Biofuel for transport is a further opportunity sector for biomass. Revisions to the EU Common Agricultural Policy which came into effect in 2005 pose a challenge to farmers as world cereal prices fall. Energy crops are an obvious substitute. The Department of Environment, Food and Rural Affairs (Defra) is currently investigating barriers to energy crop production. Already the EU is the largest producer of biodiesel in the world at 500,000 tonnes with the potential for twice that capacity. Italy, France, Germany, Belgium and Austria are the main producers.
For many decades Brazil has been the world leader in the use of bioethanol derived from sugar. Half its new cars are tuned to run on 100% ethanol. Sweden is setting the pace in Europe. Saab has introduced a model which runs on 85% ethanol and two thirds of advance orders are for this model. Volvo is following the Saab example. If this is deemed to be innovative technology it must be remembered that Henry Ford recommended ethanol in favour of gasoline, fearing the southern states might deprive the north of oil.
Rapeseed yields ~3.2t/ha with 37% recoverable oil with 95% conversion to diesel giving 0.4 million tonnes of oil per year or 0.5% of UK oil demand. Conversion to diesel needs the addition of methanol from biological sources.
In June 2005 The Worldwatch Institute of Washington teamed up with the German Ministry for Consumer Protection and Agriculture to investigate the global potential for the large-scale use of biofuels for transportation. This has been prompted by growing concerns over the security of supply of oil combined with the relentless rise in its price. Over the previous three years the market for biofuels grew by 70% suggesting that this was the time to 'assess strategies for maximizing the economic, social and environmental benefits of biofuels development'.7 The project is being funded by the German government.
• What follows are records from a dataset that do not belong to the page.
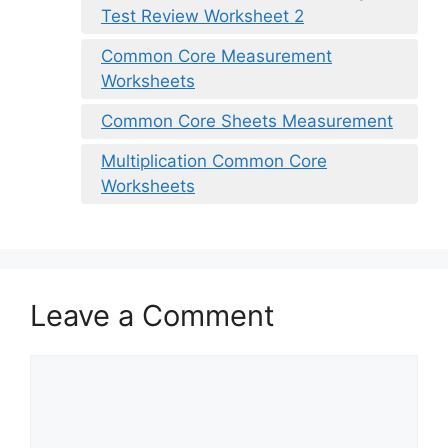
Test Review Worksheet 2
Common Core Measurement
Worksheets
Common Core Sheets Measurement
Multiplication Common Core
Worksheets
Leave a Comment
Comment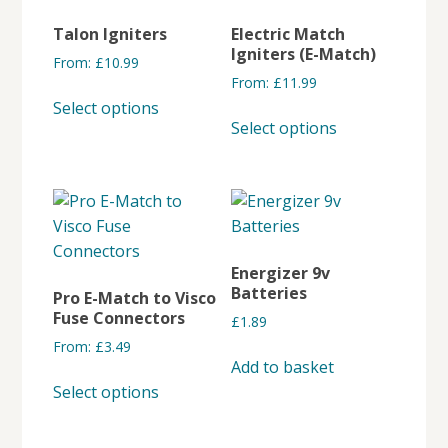
The
Talon Igniters
Electric Match
options
Igniters (E-Match)
From:
£
10.99
may
From:
£
11.99
This
be
Select options
This
product
chosen
Select options
product
has
on
has
multiple
the
multiple
variants.
product
variants.
The
page
The
options
options
may
Energizer 9v
may
be
Batteries
Pro E-Match to Visco
be
chosen
Fuse Connectors
£
1.89
chosen
on
From:
£
3.49
on
the
Add to basket
This
the
product
Select options
product
product
page
has
page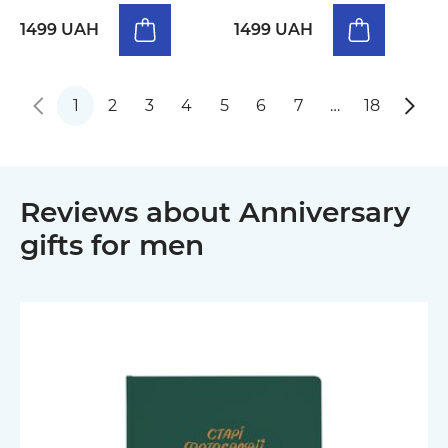
1499 UAH
1499 UAH
1
2
3
4
5
6
7
…
18
Reviews about Anniversary
gifts for men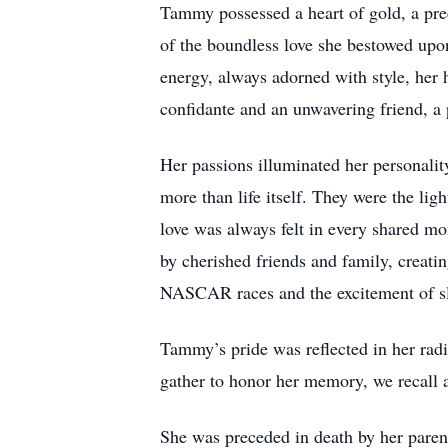
Tammy possessed a heart of gold, a pre
of the boundless love she bestowed upon
energy, always adorned with style, her
confidante and an unwavering friend, a
Her passions illuminated her personali
more than life itself. They were the lig
love was always felt in every shared mo
by cherished friends and family, creatin
NASCAR races and the excitement of slo
Tammy’s pride was reflected in her radi
gather to honor her memory, we recall a
She was preceded in death by her paren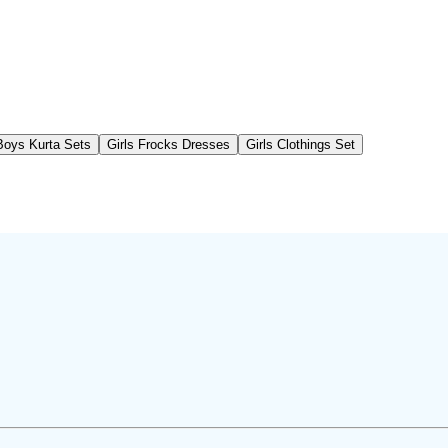
Boys Kurta Sets
Girls Frocks Dresses
Girls Clothings Set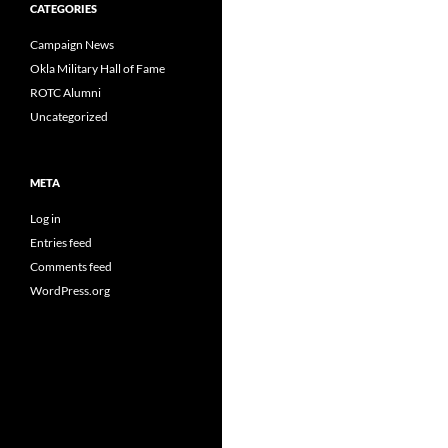
CATEGORIES
Campaign News
Okla Military Hall of Fame
ROTC Alumni
Uncategorized
META
Log in
Entries feed
Comments feed
WordPress.org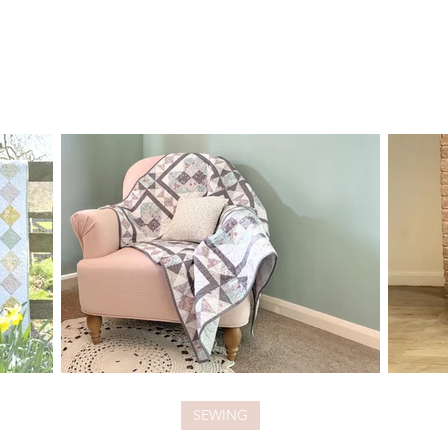
SEWING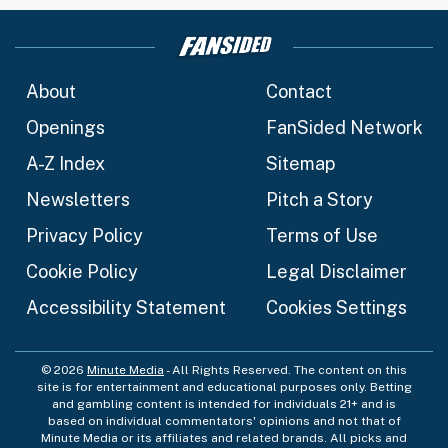
About
Contact
Openings
FanSided Network
A-Z Index
Sitemap
Newsletters
Pitch a Story
Privacy Policy
Terms of Use
Cookie Policy
Legal Disclaimer
Accessibility Statement
Cookies Settings
© 2026
Minute Media
- All Rights Reserved. The content on this
site is for entertainment and educational purposes only. Betting
and gambling content is intended for individuals 21+ and is
based on individual commentators' opinions and not that of
Minute Media or its affiliates and related brands. All picks and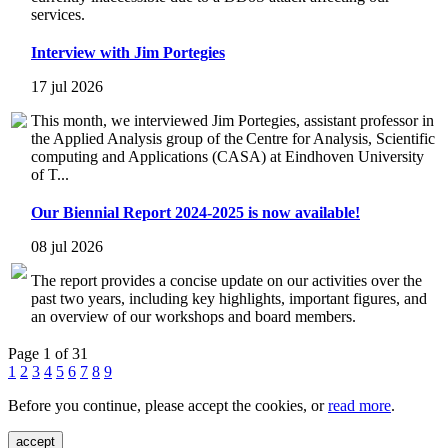
services.
Interview with Jim Portegies
17 jul 2026
This month, we interviewed Jim Portegies, assistant professor in
the Applied Analysis group of the Centre for Analysis, Scientific
computing and Applications (CASA) at Eindhoven University
of T...
Our Biennial Report 2024-2025 is now available!
08 jul 2026
The report provides a concise update on our activities over the
past two years, including key highlights, important figures, and
an overview of our workshops and board members.
Page 1 of 31
1
2
3
4
5
6
7
8
9
Before you continue, please accept the cookies, or
read more
.
accept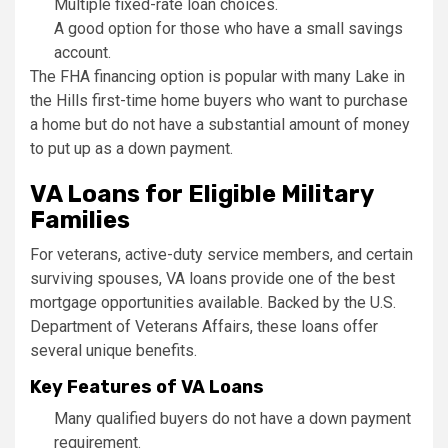
Multiple fixed-rate loan choices.
A good option for those who have a small savings
account.
The FHA financing option is popular with many Lake in
the Hills first-time home buyers who want to purchase
a home but do not have a substantial amount of money
to put up as a down payment.
VA Loans for Eligible Military
Families
For veterans, active-duty service members, and certain
surviving spouses, VA loans provide one of the best
mortgage opportunities available. Backed by the U.S.
Department of Veterans Affairs, these loans offer
several unique benefits.
Key Features of VA Loans
Many qualified buyers do not have a down payment
requirement.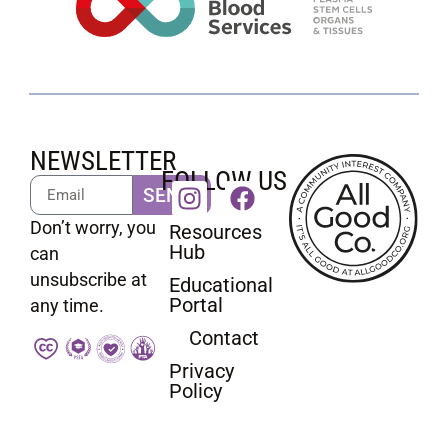
NEWSLETTER
FOLLOW US
SEND
Don’t worry, you
Resources
Hub
can
unsubscribe at
Educational
Portal
any time.
Contact
Privacy
Policy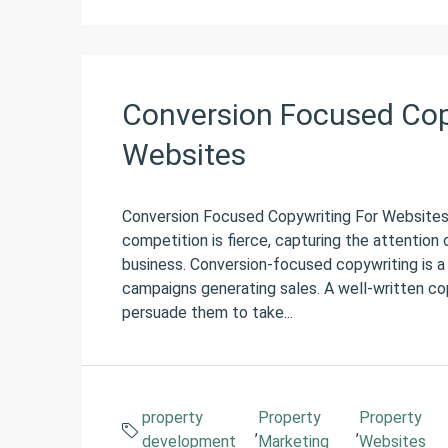
Conversion Focused Copy
Websites
Conversion Focused Copywriting For Websites 
competition is fierce, capturing the attention 
business. Conversion-focused copywriting is a
campaigns generating sales. A well-written cop
persuade them to take...
property
Property
Property
,
,
development
Marketing
Websites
Due to be completed in July 2006, the project will seek to quantify the potential for biofuels to displace petroleum fuels and will assess the policy instruments in place to stimulate their production. Included in the project will be an assessment of 'the broader impacts of large-scale development of biofuels, focusing on the implications for the size of farms, the health of rural communities, the energy and chemical requirements of agriculture, impacts on rural landscapes and biodiversity, air and water quality, climate change and international trade balances'.8
The purpose of the project is to collaborate with the German government to devise 'cutting-edge policies for the development of a vibrant biofuels industry'.
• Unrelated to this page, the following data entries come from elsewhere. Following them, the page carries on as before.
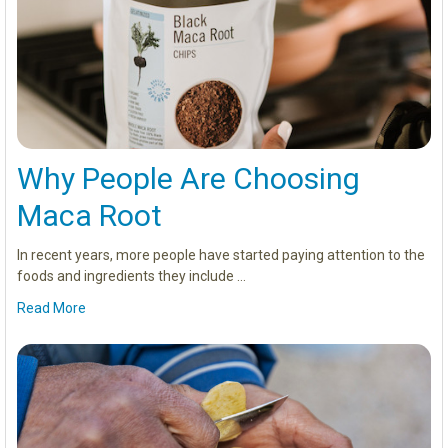
Why People Are Choosing
Maca Root
In recent years, more people have started paying attention to the
foods and ingredients they include …
Read More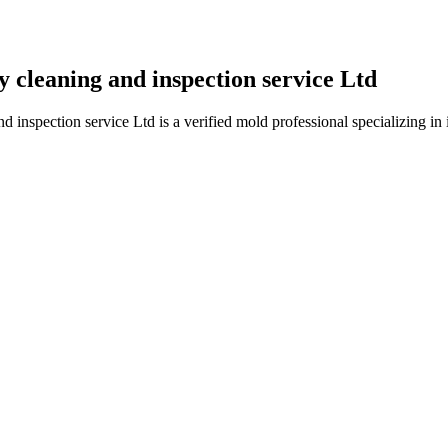
cleaning and inspection service Ltd
spection service Ltd is a verified mold professional specializing in i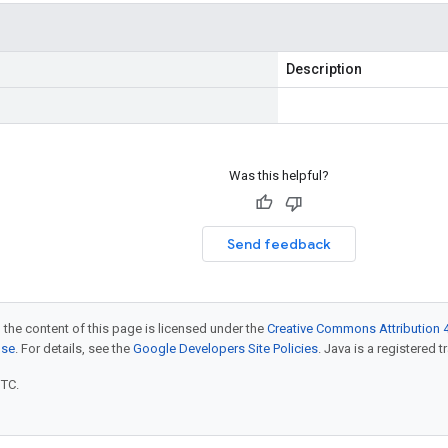
Description
Was this helpful?
Send feedback
 the content of this page is licensed under the
Creative Commons Attribution 4
nse
. For details, see the
Google Developers Site Policies
. Java is a registered t
UTC.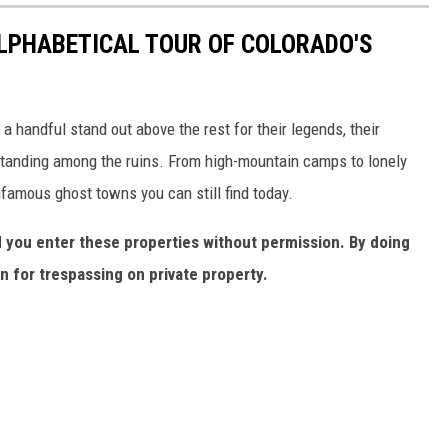
ALPHABETICAL TOUR OF COLORADO'S
a handful stand out above the rest for their legends, their
 standing among the ruins. From high-mountain camps to lonely
nfamous ghost towns you can still find today.
you enter these properties without permission. By doing
n for trespassing on private property.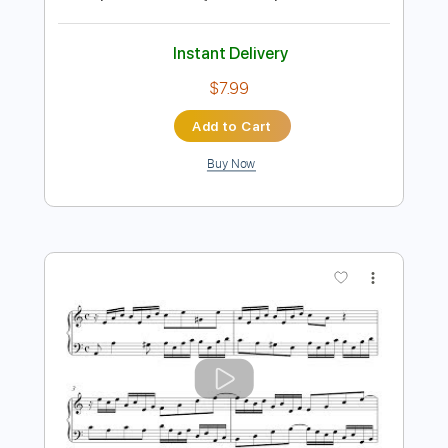
Preview PDF Sample
Minuet in G Major - J.S. Bach
Johann Sebastian Bach
Transcribed by:
RazvanLazea
Length
FULL
Guitar Pro, PDF
Delivery Files
Includes
Lead Tracks 🎸
Standard Tuning
132 Bpm
Guitar
Key G
No Capo
Tablature
Instant Delivery
$7.99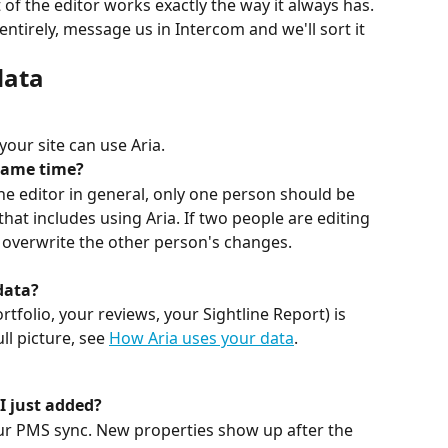
 of the editor works exactly the way it always has. 
entirely, message us in Intercom and we'll sort it 
data
your site can use Aria.
 same time?
e editor in general, only one person should be 
that includes using Aria. If two people are editing 
ll overwrite the other person's changes. 
data?
tfolio, your reviews, your Sightline Report) is 
l picture, see 
How Aria uses your data
.
I just added?
our PMS sync. New properties show up after the 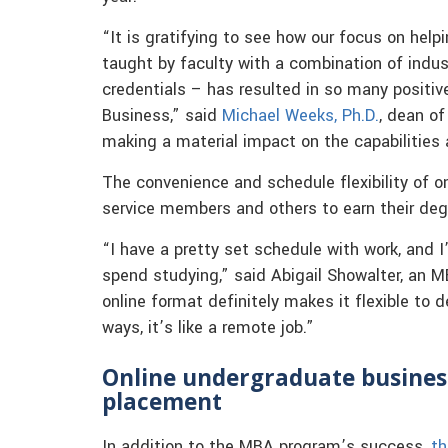
“It is gratifying to see how our focus on hel
taught by faculty with a combination of ind
credentials – has resulted in so many positi
Business,” said
Michael Weeks, Ph.D.
, dean of
making a material impact on the capabilities
The convenience and schedule flexibility of on
service members and others to earn their deg
“I have a pretty set schedule with work, and
spend studying,” said Abigail Showalter, an 
online format definitely makes it flexible to
ways, it’s like a remote job.”
Online undergraduate busines
placement
In addition to the MBA program’s success,
th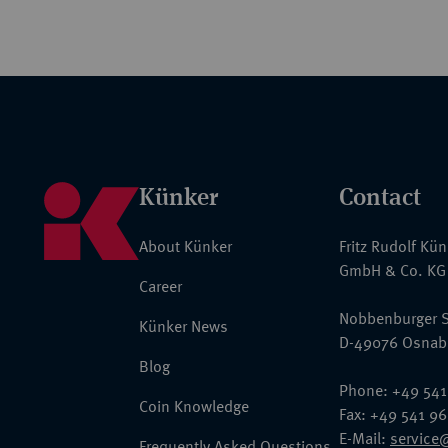
Künker
Contact
About Künker
Fritz Rudolf Kü
GmbH & Co. KG
Career
Nobbenburger S
Künker News
D-49076 Osnab
Blog
Phone: +49 541
Coin Knowledge
Fax: +49 541 9
E-Mail:
service
Frequently Asked Questions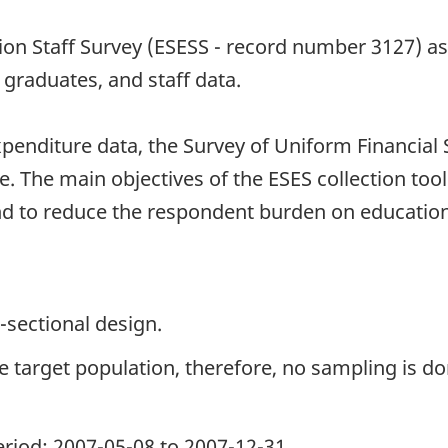
n Staff Survey (ESESS - record number 3127) as th
graduates, and staff data.
penditure data, the Survey of Uniform Financial
 The main objectives of the ESES collection tool
nd to reduce the respondent burden on education
-sectional design.
the target population, therefore, no sampling is do
period: 2007-05-08 to 2007-12-31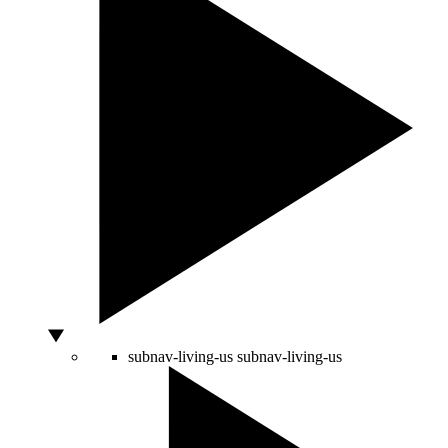
subnav-living-us
subnav-living-us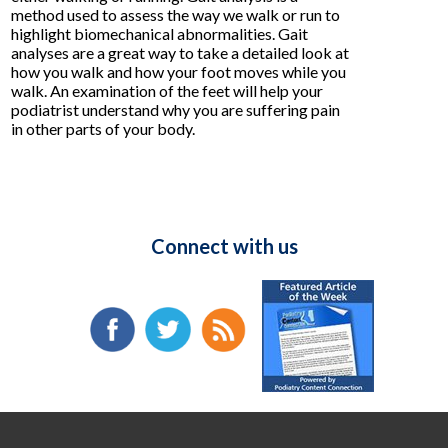
method used to assess the way we walk or run to
highlight biomechanical abnormalities. Gait
analyses are a great way to take a detailed look at
how you walk and how your foot moves while you
walk. An examination of the feet will help your
podiatrist understand why you are suffering pain
in other parts of your body.
Connect with us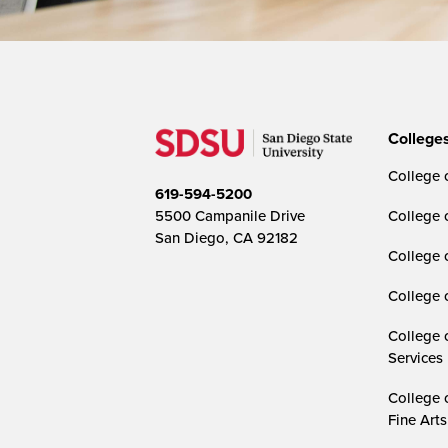
College
College o
619-594-5200
5500 Campanile Drive
College 
San Diego, CA 92182
College 
College 
College 
Services
College 
Fine Arts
Introducing a debate on Renewable Energy in the House of Lords on 23 June 2005, Lord Oxburgh described how a small enzyme company, Iogen, had developed an enzyme that can break down straw into its constituent sugars to produce cellulose ethanol. In collaboration with Shell (of which Lord Oxburgh was Chairman to June 2005) it is making an ethanol fuel from what had previously been a waste product. The process involves fermentation and distillation to produce Ecoethanol, so named to distinguish it from ethanol derived from corn and wheat. In the latter case only a small fraction of the plant is used for fuel and the rest wasted. It is expected that, when it is in full production, it will be significantly cheaper than fuel oil. For a brief period in May 2005 even corn ethanol was cheaper in the US than gasoline. The advantages of cellulose ethanol are:
• its processing does not involve fossil fuels; instead it uses plant by-products to create the energy to run the process
• the effect is a net zero greenhouse gas product
• the raw material, being a waste product, does not compete as a human food source and exploits existing farm practices
• the agricultural industry produces large quantities of residue which is mostly burned or left to enrich the soil; however, the practice of burning is becoming increasingly unpopular and, in some countries, illegal. There is huge scope for converting this residue into cellulose ethanol
• until recently, expensive and inefficient bioprocesses made cellulose ethanol uneconomic, but developments in biotechnology and process technology have made large-scale cellulose ethanol production a reality which promises to revolutionize the transport industry.
A UK Biomass Task Force reported in June 2005 on the outlook for biofuels and concluded that 500,000 ha could be devoted to growing oil seed crops with a similar area dedicated to wheat and root crops for bioethanol. In 2002 the Institute of Biology (IoB) concluded that this area planted with Miscanthus could produce 3 million tonnes of oil equivalent of biofuel, representing 4% of annual oil demand. In total the IoB reckons that biofuels could offset UK primary energy demand by 7%, the equivalent of 16 million tonnes of domestic oil consumption.
The government has stated its intention to introduce a Renewable Transport Fuels Obligation by April 2008, which will require diesel and petrol to be blended with 5% biodiesel or bioethanol.